Verder hoor ik eigenlijk veel woorden van steun. Dank daarvoor. Hier en daar is kritiek die uitgebreid in de eerste termijn aan de orde is geweest. Ik denk dat het in ieders belang is dat ik niet in herhaling verval.

De heer Van Dijk kwam ermee dat de minor voor het hbo al eerder genoemd is. Dat klopt, ik herinner me dat. De heer Harbers bracht het punt naar voren van het vbo als interessante contramal van wat wij hier aan het doen zijn in de avo-kant. Dat maakte dat ik dacht: hé ja, inderdaad. Maar goed, het idee had al een eerdere vader. Dat is terecht opgemerkt. Ik kijk ernaar zoals ik in eerste termijn heb aangegeven.

De heer Van der Vlies gaat zijn amendement samenvoegen. Het is echt wel een ander amendement; dat ben ik met de heer Harbers eens. De heer Van der Vlies zegt dat ze de vakmaster moeten gaan doen. Als je die doet in plaats van de educatieve master, stroom je waarschijnlijk eerder het onderwijs uit dan dat je erin blijft. Ik begrijp niet waarom de heer Van der Vlies het een risico vindt voor de vakinhoud. De universitaire bachelor kent voor de vakinhoud meer studiepunten dan de hbo-lerarenopleiding. Het zit met de vakinhoud meer snor bij de universitaire bachelor dan bij de hbo-bachelor. Ik begrijp de beweging en het amendement van de heer Van der Vlies niet. Evenmin begrijp ik zijn kanttekening bij de vakinhoud. Maar goed, misschien blijven wij het daarover oneens. Dat kan.

De algemene beraadslaging wordt gesloten.

De voorzitter:

De staatssecretaris heeft toegezegd dat de Kamer binnen twee jaar na inwerkingtreding van de wet educatieve minor een evaluatie van de effecten van de wet krijgt. Daarin wordt specifiek aandacht besteed aan de begeleiding van beginnende leraren met een educatieveminorbevoegdheid.

Daarnaast heeft de staatssecretaris toegezegd, de Kamer in de zomer een brief inzake flexibele kwalificaties te doen toekomen, waarin ook wordt ingegaan op aparte lerarenopleidingen voor de beroepskolom.

Mevrouw Besselink (PvdA):

Bij de evaluatie zouden ook substitutie-effecten worden betrokken.

De voorzitter:

De substitutie-effecten worden toegevoegd.

Ik dank de staatssecretaris voor de beantwoording. Stemmingen zijn volgende week dinsdag.
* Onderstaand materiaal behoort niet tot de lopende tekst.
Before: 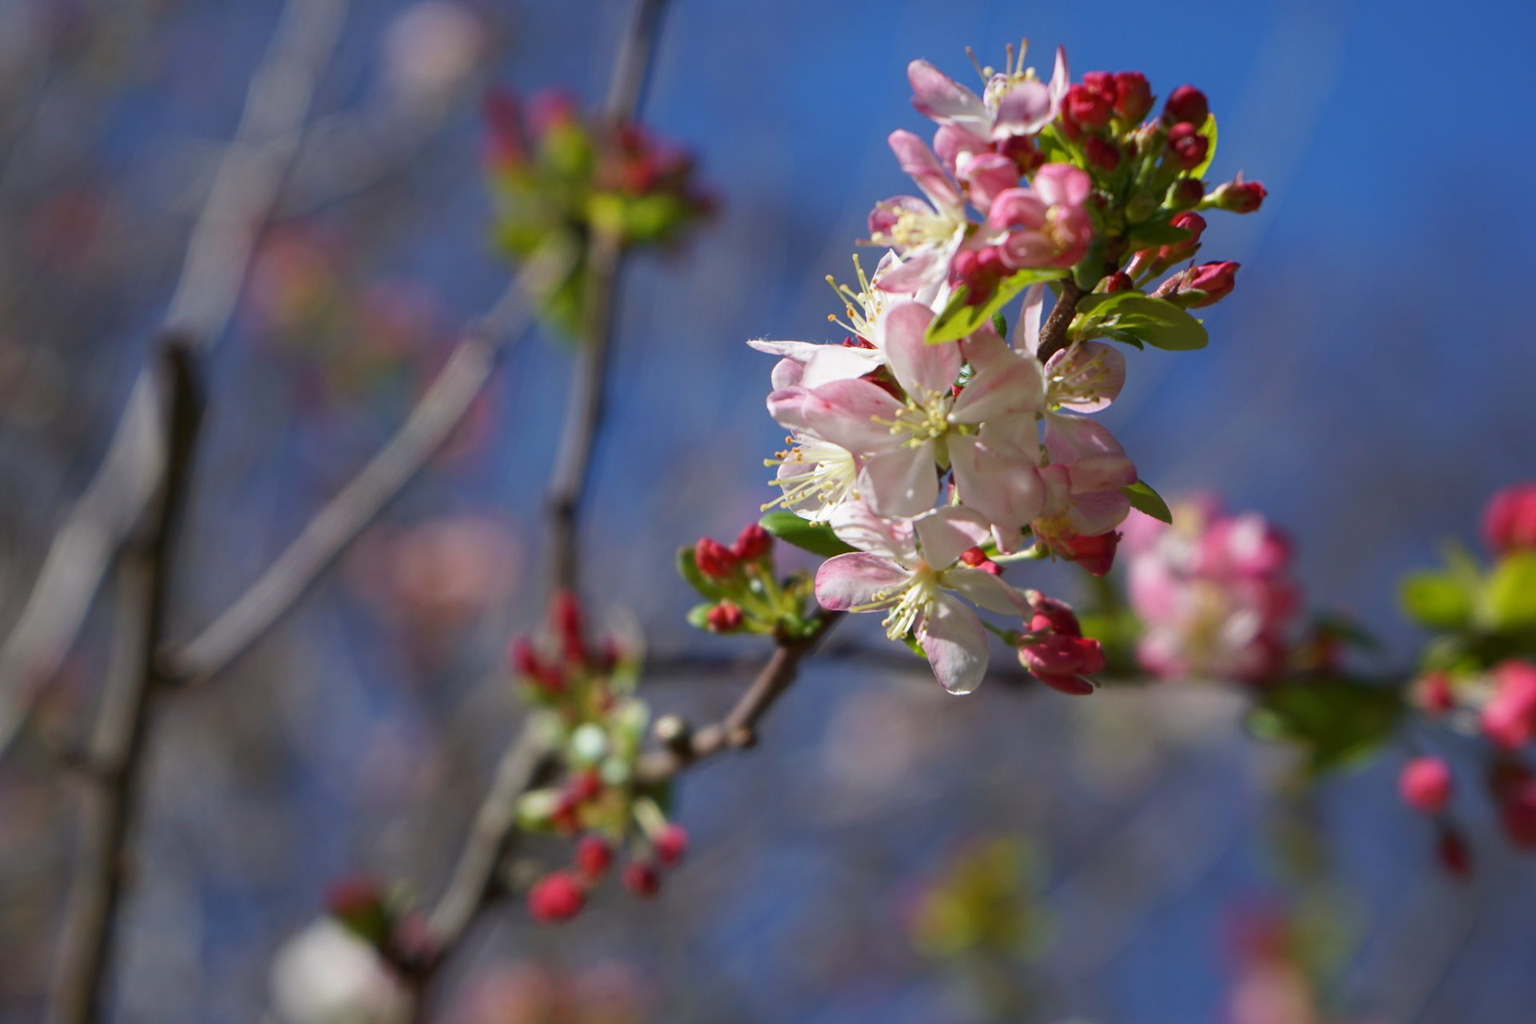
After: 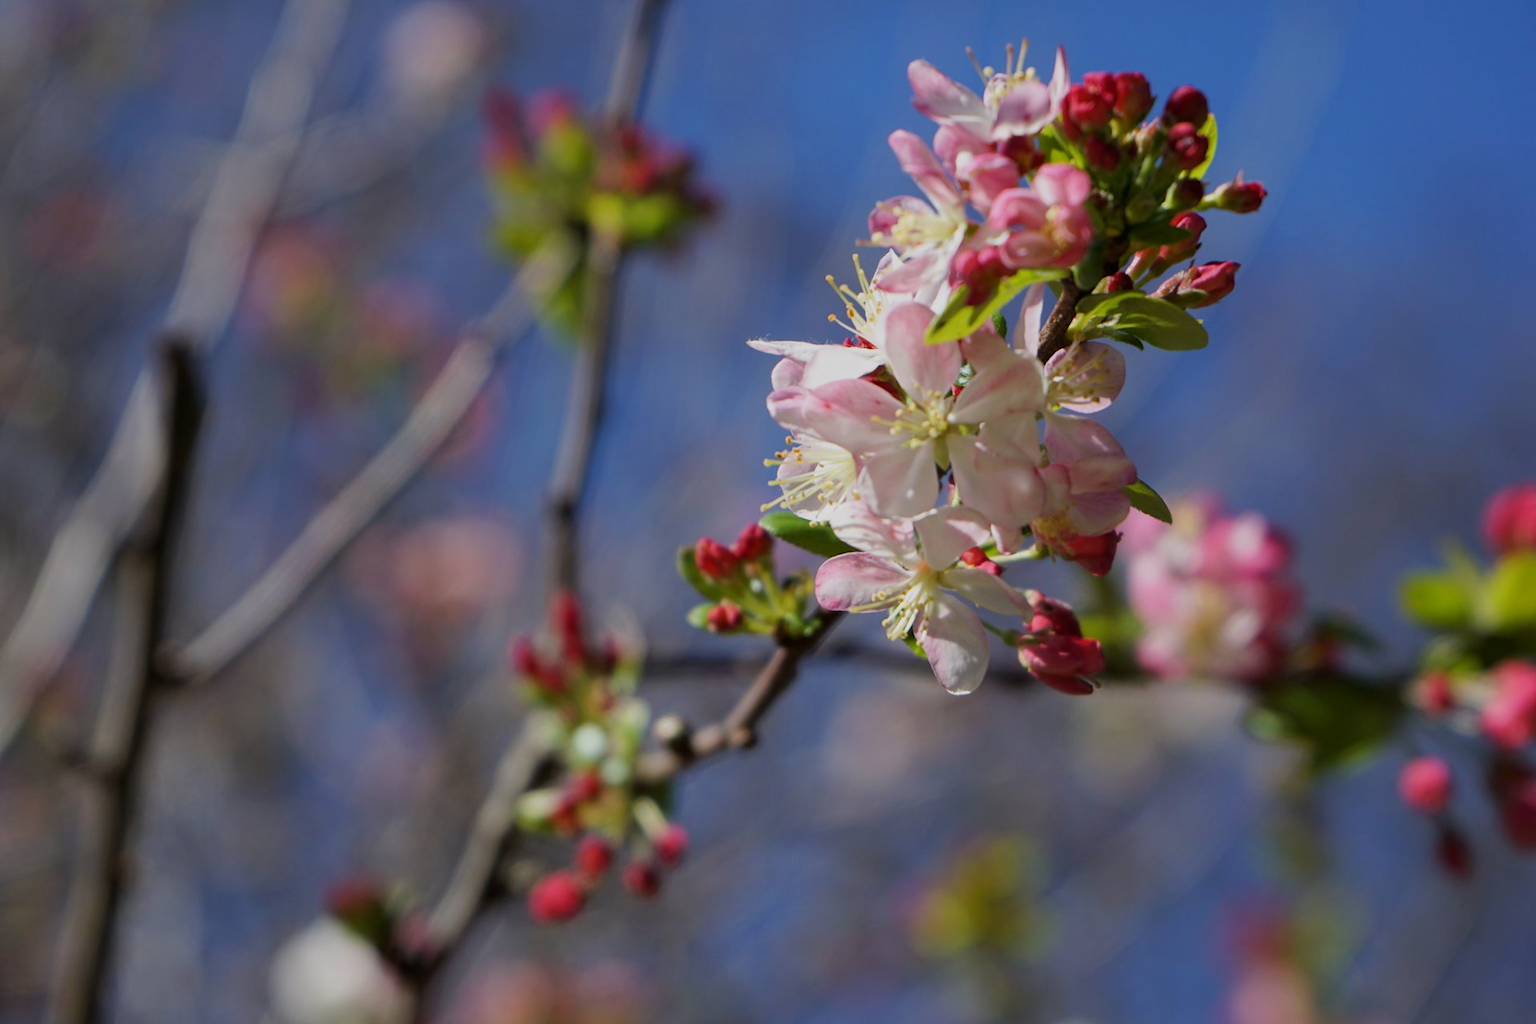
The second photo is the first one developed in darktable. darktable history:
filmic rgb: black relative exposure -7.98 EV, white relative exposure 3.98 EV, hardness 4.12, contrast 0.984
De vergadering wordt van 13.00 uur tot 14.00 uur geschorst.

De voorzitter:

Op de tafel van de Griffier ligt een lijst van ingekomen stukken. Op die lijst staan voorstellen voor de behandeling van deze stukken. Als voor het einde van de vergadering daartegen geen bezwaar is gemaakt, neem ik aan dat daarmee wordt ingestemd.